◆ INFORMATION GIVEN:
■ ■ ■ ■ ■ ■ ■

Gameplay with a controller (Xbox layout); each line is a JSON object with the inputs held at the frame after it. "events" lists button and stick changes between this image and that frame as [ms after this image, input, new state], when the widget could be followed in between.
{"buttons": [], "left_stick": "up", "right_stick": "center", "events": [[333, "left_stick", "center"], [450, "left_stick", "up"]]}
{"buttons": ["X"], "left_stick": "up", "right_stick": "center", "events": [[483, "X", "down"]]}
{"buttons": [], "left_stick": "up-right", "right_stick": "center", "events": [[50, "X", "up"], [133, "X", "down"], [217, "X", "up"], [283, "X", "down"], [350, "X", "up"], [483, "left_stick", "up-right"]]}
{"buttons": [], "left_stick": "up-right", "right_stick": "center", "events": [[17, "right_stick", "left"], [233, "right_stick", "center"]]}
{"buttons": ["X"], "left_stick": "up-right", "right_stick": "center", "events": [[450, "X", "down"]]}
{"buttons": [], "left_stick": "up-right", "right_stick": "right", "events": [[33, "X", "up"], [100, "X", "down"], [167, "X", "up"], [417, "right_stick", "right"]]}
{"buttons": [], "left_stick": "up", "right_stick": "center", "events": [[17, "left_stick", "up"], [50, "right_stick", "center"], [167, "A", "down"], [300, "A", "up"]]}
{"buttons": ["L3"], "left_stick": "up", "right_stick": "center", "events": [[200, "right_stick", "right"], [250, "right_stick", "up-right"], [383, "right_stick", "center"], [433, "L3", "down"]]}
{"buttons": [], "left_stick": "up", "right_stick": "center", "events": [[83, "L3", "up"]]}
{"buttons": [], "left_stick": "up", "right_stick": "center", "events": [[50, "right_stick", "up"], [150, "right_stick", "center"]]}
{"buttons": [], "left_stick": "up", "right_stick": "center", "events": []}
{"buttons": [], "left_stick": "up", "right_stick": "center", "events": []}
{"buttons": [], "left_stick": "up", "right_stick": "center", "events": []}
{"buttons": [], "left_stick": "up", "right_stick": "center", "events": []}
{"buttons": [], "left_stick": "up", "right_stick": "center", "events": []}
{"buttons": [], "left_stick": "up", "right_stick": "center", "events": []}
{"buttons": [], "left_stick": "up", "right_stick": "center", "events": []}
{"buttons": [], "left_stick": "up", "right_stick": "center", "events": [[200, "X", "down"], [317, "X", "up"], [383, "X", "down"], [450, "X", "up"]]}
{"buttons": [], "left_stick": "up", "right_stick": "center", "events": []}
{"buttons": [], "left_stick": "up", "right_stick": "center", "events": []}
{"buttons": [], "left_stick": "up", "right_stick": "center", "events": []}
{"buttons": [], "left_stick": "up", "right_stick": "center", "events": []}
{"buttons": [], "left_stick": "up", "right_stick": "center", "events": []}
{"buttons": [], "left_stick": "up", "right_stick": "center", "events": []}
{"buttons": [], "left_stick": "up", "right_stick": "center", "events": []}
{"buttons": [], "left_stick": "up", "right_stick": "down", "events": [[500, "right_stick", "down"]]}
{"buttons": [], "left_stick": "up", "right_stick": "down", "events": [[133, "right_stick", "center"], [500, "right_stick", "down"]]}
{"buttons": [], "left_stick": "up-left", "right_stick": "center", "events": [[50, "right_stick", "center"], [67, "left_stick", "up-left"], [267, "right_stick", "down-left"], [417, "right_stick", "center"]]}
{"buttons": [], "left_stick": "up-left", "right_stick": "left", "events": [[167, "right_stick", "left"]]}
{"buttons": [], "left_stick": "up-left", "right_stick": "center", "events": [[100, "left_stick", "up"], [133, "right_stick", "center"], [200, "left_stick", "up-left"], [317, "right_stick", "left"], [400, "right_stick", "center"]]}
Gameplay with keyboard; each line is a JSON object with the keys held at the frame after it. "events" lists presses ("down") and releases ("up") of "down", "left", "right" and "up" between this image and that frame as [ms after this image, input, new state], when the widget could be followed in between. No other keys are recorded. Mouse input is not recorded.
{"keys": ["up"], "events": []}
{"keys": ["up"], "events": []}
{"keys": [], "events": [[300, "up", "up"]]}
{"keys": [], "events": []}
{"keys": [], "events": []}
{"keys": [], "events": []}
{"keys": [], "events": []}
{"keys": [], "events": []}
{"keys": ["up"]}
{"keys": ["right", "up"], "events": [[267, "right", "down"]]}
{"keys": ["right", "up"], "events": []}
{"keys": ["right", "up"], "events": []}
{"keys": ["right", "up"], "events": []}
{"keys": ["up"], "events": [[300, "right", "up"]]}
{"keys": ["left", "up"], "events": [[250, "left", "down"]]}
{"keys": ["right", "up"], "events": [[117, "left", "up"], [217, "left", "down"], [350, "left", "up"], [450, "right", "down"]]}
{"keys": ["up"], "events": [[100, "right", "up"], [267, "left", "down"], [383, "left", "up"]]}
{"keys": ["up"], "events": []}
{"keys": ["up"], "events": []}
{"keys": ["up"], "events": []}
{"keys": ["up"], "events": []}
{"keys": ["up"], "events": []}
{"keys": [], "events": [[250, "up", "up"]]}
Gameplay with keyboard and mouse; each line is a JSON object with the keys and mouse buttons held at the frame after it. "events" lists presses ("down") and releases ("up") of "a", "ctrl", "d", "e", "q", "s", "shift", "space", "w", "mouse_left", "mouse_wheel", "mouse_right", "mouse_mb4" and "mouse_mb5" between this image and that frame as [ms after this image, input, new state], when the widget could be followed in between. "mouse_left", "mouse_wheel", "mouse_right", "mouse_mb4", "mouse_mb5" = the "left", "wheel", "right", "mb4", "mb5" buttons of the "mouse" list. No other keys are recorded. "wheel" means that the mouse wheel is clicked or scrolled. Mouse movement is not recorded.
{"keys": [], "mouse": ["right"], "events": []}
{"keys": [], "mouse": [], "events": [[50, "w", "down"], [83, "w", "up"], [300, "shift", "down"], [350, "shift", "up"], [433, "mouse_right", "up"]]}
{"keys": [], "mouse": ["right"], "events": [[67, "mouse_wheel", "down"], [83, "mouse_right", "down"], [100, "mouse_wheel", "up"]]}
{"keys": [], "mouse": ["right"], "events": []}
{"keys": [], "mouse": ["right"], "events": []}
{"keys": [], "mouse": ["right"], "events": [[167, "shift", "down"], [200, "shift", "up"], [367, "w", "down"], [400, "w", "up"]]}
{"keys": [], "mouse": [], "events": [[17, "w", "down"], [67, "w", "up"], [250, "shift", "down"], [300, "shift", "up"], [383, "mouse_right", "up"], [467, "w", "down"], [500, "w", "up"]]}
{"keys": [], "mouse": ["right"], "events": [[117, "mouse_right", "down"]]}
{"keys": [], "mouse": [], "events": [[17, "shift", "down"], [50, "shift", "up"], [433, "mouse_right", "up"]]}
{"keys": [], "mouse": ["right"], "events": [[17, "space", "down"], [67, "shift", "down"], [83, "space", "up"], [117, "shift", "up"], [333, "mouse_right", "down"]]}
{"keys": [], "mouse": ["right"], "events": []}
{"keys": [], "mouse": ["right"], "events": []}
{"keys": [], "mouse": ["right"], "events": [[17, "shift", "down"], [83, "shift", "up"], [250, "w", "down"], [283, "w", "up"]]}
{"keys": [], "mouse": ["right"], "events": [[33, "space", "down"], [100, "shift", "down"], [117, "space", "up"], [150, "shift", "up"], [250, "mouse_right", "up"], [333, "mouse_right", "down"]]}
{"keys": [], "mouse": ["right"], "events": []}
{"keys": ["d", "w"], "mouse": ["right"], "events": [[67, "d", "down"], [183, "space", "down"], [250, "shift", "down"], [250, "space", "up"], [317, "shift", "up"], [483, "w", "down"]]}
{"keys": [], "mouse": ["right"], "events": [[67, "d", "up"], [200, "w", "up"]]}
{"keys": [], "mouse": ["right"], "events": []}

■ ■ ■ ■ ■ ■ ■

◆ REQUIREMENT:
All of the data must be set down again exactly.

◆ ANSWER TO THIS PROBLEM:
Gameplay with a controller (Xbox layout); each line is a JSON object with the inputs held at the frame after it. "events" lists button and stick changes between this image and that frame as [ms after this image, input, new state], when the widget could be followed in between.
{"buttons": [], "left_stick": "up", "right_stick": "center", "events": [[333, "left_stick", "center"], [450, "left_stick", "up"]]}
{"buttons": ["X"], "left_stick": "up", "right_stick": "center", "events": [[483, "X", "down"]]}
{"buttons": [], "left_stick": "up-right", "right_stick": "center", "events": [[50, "X", "up"], [133, "X", "down"], [217, "X", "up"], [283, "X", "down"], [350, "X", "up"], [483, "left_stick", "up-right"]]}
{"buttons": [], "left_stick": "up-right", "right_stick": "center", "events": [[17, "right_stick", "left"], [233, "right_stick", "center"]]}
{"buttons": ["X"], "left_stick": "up-right", "right_stick": "center", "events": [[450, "X", "down"]]}
{"buttons": [], "left_stick": "up-right", "right_stick": "right", "events": [[33, "X", "up"], [100, "X", "down"], [167, "X", "up"], [417, "right_stick", "right"]]}
{"buttons": [], "left_stick": "up", "right_stick": "center", "events": [[17, "left_stick", "up"], [50, "right_stick", "center"], [167, "A", "down"], [300, "A", "up"]]}
{"buttons": ["L3"], "left_stick": "up", "right_stick": "center", "events": [[200, "right_stick", "right"], [250, "right_stick", "up-right"], [383, "right_stick", "center"], [433, "L3", "down"]]}
{"buttons": [], "left_stick": "up", "right_stick": "center", "events": [[83, "L3", "up"]]}
{"buttons": [], "left_stick": "up", "right_stick": "center", "events": [[50, "right_stick", "up"], [150, "right_stick", "center"]]}
{"buttons": [], "left_stick": "up", "right_stick": "center", "events": []}
{"buttons": [], "left_stick": "up", "right_stick": "center", "events": []}
{"buttons": [], "left_stick": "up", "right_stick": "center", "events": []}
{"buttons": [], "left_stick": "up", "right_stick": "center", "events": []}
{"buttons": [], "left_stick": "up", "right_stick": "center", "events": []}
{"buttons": [], "left_stick": "up", "right_stick": "center", "events": []}
{"buttons": [], "left_stick": "up", "right_stick": "center", "events": []}
{"buttons": [], "left_stick": "up", "right_stick": "center", "events": [[200, "X", "down"], [317, "X", "up"], [383, "X", "down"], [450, "X", "up"]]}
{"buttons": [], "left_stick": "up", "right_stick": "center", "events": []}
{"buttons": [], "left_stick": "up", "right_stick": "center", "events": []}
{"buttons": [], "left_stick": "up", "right_stick": "center", "events": []}
{"buttons": [], "left_stick": "up", "right_stick": "center", "events": []}
{"buttons": [], "left_stick": "up", "right_stick": "center", "events": []}
{"buttons": [], "left_stick": "up", "right_stick": "center", "events": []}
{"buttons": [], "left_stick": "up", "right_stick": "center", "events": []}
{"buttons": [], "left_stick": "up", "right_stick": "down", "events": [[500, "right_stick", "down"]]}
{"buttons": [], "left_stick": "up", "right_stick": "down", "events": [[133, "right_stick", "center"], [500, "right_stick", "down"]]}
{"buttons": [], "left_stick": "up-left", "right_stick": "center", "events": [[50, "right_stick", "center"], [67, "left_stick", "up-left"], [267, "right_stick", "down-left"], [417, "right_stick", "center"]]}
{"buttons": [], "left_stick": "up-left", "right_stick": "left", "events": [[167, "right_stick", "left"]]}
{"buttons": [], "left_stick": "up-left", "right_stick": "center", "events": [[100, "left_stick", "up"], [133, "right_stick", "center"], [200, "left_stick", "up-left"], [317, "right_stick", "left"], [400, "right_stick", "center"]]}
Gameplay with keyboard; each line is a JSON object with the keys held at the frame after it. "events" lists presses ("down") and releases ("up") of "down", "left", "right" and "up" between this image and that frame as [ms after this image, input, new state], when the widget could be followed in between. No other keys are recorded. Mouse input is not recorded.
{"keys": ["up"], "events": []}
{"keys": ["up"], "events": []}
{"keys": [], "events": [[300, "up", "up"]]}
{"keys": [], "events": []}
{"keys": [], "events": []}
{"keys": [], "events": []}
{"keys": [], "events": []}
{"keys": [], "events": []}
{"keys": ["up"]}
{"keys": ["right", "up"], "events": [[267, "right", "down"]]}
{"keys": ["right", "up"], "events": []}
{"keys": ["right", "up"], "events": []}
{"keys": ["right", "up"], "events": []}
{"keys": ["up"], "events": [[300, "right", "up"]]}
{"keys": ["left", "up"], "events": [[250, "left", "down"]]}
{"keys": ["right", "up"], "events": [[117, "left", "up"], [217, "left", "down"], [350, "left", "up"], [450, "right", "down"]]}
{"keys": ["up"], "events": [[100, "right", "up"], [267, "left", "down"], [383, "left", "up"]]}
{"keys": ["up"], "events": []}
{"keys": ["up"], "events": []}
{"keys": ["up"], "events": []}
{"keys": ["up"], "events": []}
{"keys": ["up"], "events": []}
{"keys": [], "events": [[250, "up", "up"]]}
Gameplay with keyboard and mouse; each line is a JSON object with the keys and mouse buttons held at the frame after it. "events" lists presses ("down") and releases ("up") of "a", "ctrl", "d", "e", "q", "s", "shift", "space", "w", "mouse_left", "mouse_wheel", "mouse_right", "mouse_mb4" and "mouse_mb5" between this image and that frame as [ms after this image, input, new state], when the widget could be followed in between. "mouse_left", "mouse_wheel", "mouse_right", "mouse_mb4", "mouse_mb5" = the "left", "wheel", "right", "mb4", "mb5" buttons of the "mouse" list. No other keys are recorded. "wheel" means that the mouse wheel is clicked or scrolled. Mouse movement is not recorded.
{"keys": [], "mouse": ["right"], "events": []}
{"keys": [], "mouse": [], "events": [[50, "w", "down"], [83, "w", "up"], [300, "shift", "down"], [350, "shift", "up"], [433, "mouse_right", "up"]]}
{"keys": [], "mouse": ["right"], "events": [[67, "mouse_wheel", "down"], [83, "mouse_right", "down"], [100, "mouse_wheel", "up"]]}
{"keys": [], "mouse": ["right"], "events": []}
{"keys": [], "mouse": ["right"], "events": []}
{"keys": [], "mouse": ["right"], "events": [[167, "shift", "down"], [200, "shift", "up"], [367, "w", "down"], [400, "w", "up"]]}
{"keys": [], "mouse": [], "events": [[17, "w", "down"], [67, "w", "up"], [250, "shift", "down"], [300, "shift", "up"], [383, "mouse_right", "up"], [467, "w", "down"], [500, "w", "up"]]}
{"keys": [], "mouse": ["right"], "events": [[117, "mouse_right", "down"]]}
{"keys": [], "mouse": [], "events": [[17, "shift", "down"], [50, "shift", "up"], [433, "mouse_right", "up"]]}
{"keys": [], "mouse": ["right"], "events": [[17, "space", "down"], [67, "shift", "down"], [83, "space", "up"], [117, "shift", "up"], [333, "mouse_right", "down"]]}
{"keys": [], "mouse": ["right"], "events": []}
{"keys": [], "mouse": ["right"], "events": []}
{"keys": [], "mouse": ["right"], "events": [[17, "shift", "down"], [83, "shift", "up"], [250, "w", "down"], [283, "w", "up"]]}
{"keys": [], "mouse": ["right"], "events": [[33, "space", "down"], [100, "shift", "down"], [117, "space", "up"], [150, "shift", "up"], [250, "mouse_right", "up"], [333, "mouse_right", "down"]]}
{"keys": [], "mouse": ["right"], "events": []}
{"keys": ["d", "w"], "mouse": ["right"], "events": [[67, "d", "down"], [183, "space", "down"], [250, "shift", "down"], [250, "space", "up"], [317, "shift", "up"], [483, "w", "down"]]}
{"keys": [], "mouse": ["right"], "events": [[67, "d", "up"], [200, "w", "up"]]}
{"keys": [], "mouse": ["right"], "events": []}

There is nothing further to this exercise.